Le Sénat a largement voté, le 12 juillet, le projet de loi « plein-emploi », imposant notamment une inscription automatique des bénéficiaires du RSA sur la liste des demandeurs d’emploi ainsi qu’une obligation de travail et un régime de suspension des aides perçues. Des mesures jugées « scandaleuses » par Sophie Binet, la secrétaire générale de la CGT.
Les bénéficiaires du RSA (Revenu de solidarité active) pourraient bientôt être inscrits d’office sur la liste des demandeurs d’emploi, contraints de signer un « contrat d’engagement » leur imposant, sauf situations particulières, de travailler quinze heures par semaine, et soumis à une nouvelle mesure dite de « suspension-remobilisation » leur coupant leur allocation en cas de non respect de leurs obligations. Le Sénat a voté, le 12 juillet, le projet de loi pour le « plein-emploi », actant notamment ces bouleversements redoutés par les élus de gauche, les syndicats et de nombreuses associations d’aide aux plus précaires.
Ces mesures, dont certaines ne figuraient pas dans le texte initial du projet de loi, avaient fait leur retour dans la version du texte amendée en commission des Affaires sociales, en juin dernier, et cristallisent, depuis, de nombreuses critiques, longuement détaillées dans un avis, publié le 6 juillet, par la défenseure des droits.

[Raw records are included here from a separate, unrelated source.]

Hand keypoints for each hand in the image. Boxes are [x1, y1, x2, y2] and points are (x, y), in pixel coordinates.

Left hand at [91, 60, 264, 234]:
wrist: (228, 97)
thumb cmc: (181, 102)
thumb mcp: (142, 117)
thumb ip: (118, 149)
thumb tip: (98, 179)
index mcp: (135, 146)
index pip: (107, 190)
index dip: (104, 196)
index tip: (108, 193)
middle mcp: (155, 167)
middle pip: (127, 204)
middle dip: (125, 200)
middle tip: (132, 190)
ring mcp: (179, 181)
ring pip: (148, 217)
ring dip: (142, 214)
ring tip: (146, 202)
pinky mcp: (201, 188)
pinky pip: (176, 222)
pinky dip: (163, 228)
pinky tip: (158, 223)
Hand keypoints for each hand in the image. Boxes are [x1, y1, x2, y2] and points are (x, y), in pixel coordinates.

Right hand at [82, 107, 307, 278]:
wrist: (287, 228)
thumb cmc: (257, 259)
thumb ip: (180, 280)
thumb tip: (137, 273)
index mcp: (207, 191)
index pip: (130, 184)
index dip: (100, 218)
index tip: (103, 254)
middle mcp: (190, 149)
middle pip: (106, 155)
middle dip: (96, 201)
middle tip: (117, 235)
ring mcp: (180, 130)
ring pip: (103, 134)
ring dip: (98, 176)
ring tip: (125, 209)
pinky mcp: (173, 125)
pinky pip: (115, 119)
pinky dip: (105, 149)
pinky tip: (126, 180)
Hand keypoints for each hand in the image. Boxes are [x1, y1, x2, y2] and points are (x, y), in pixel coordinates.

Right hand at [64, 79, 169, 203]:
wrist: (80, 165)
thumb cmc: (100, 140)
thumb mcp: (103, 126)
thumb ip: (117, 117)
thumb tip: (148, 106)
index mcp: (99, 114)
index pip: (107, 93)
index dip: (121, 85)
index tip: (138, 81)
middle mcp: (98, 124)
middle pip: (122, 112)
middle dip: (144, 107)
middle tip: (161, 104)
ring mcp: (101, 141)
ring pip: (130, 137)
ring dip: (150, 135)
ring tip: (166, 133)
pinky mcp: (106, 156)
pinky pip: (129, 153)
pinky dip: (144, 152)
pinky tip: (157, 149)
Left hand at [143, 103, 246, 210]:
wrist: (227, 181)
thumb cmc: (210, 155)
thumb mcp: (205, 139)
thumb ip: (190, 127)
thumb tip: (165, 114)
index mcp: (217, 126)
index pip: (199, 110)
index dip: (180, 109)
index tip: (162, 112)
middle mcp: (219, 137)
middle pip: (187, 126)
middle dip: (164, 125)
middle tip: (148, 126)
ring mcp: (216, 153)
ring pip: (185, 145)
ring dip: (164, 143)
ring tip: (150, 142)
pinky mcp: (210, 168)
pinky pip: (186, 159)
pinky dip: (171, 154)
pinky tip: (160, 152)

Cette dernière estime ainsi que « ce renforcement des obligations d’insertion socioprofessionnelle porte des atteintes disproportionnées ou discriminatoires aux droits et libertés des bénéficiaires du RSA ».
Un dispositif infantilisant
Jugeant ce dispositif dit « de remobilisation » des publics précaires infantilisant à leur égard, Claire Hédon rappelle que « l’alinéa 11 du préambule de la Constitution de 1946 reconnaît un droit à l’aide sociale, impliquant une obligation pour l’État de garantir des moyens convenables d’existence à ceux qui sont dans l’incapacité d’en bénéficier grâce à leur travail
Un principe fondamental que les élus de gauche, mobilisés pour tenter de supprimer ces deux articles - « en rupture avec les principes fondamentaux de notre protection sociale », selon l’écologiste Raymonde Poncet Monge -, ont tenté, en vain, de défendre dans un hémicycle majoritairement à droite. Les sénateurs sont allés jusqu’à infléchir certaines dispositions du texte, dans le sens d’un durcissement, en imposant un contrat fixe de quinze à vingt heures d’activités hebdomadaires, là où le texte laissait place à une certaine souplesse.
« On en parle peu, mais le projet de loi plein-emploi est une nouvelle attaque contre les personnes en situation de précarité. Un PJL libéral et infantilisant » , a dénoncé le sénateur socialiste Hervé Gillé, sur son compte Twitter, traduisant la levée de boucliers face à ces mesures qui, selon la CGT, « derrière l’objectif du plein-emploi, s’attaquent aux précaires plutôt qu’à la précarité ».
Sophie Binet, la secrétaire générale de la CGT, jugeant cette réforme « scandaleuse », a plus spécifiquement souligné les difficultés que poserait cette obligation de travail, en particulier pour les mères bénéficiaires du RSA, « assignées au foyer à devoir prendre en charge les enfants», alors que « 50% des enfants de moins de trois ans n'ont pas de mode de garde », faute de place en crèche ou d'assistante maternelle.
Les sénateurs du groupe CRCE (Communiste, républicain, citoyen et écologiste) ont également réagi. Pointant le décalage de ce texte avec la volonté d’apaisement prônée par Emmanuel Macron, ils dénoncent, par la voix de leur présidente et sénatrice de Seine-Saint-Denis, Éliane Assassi, des mesures consistant à « renforcer le contrôle des chômeurs et les sanctions des bénéficiaires du RSA ».
Le texte, porté par le ministre du Travail Olivier Dussopt, prévoit par ailleurs d’autres bouleversements, dont la refonte à partir de 2024 de Pôle emploi, qui deviendrait ainsi France Travail et s’inscrirait dans un réseau du même nom, combinant plusieurs acteurs (collectivités territoriales, l’État, les missions locales, Cap Emploi...).
Avant d’être définitivement soumis à l’adoption du parlement, le projet de loi devra être examiné à l’automne par l’Assemblée nationale.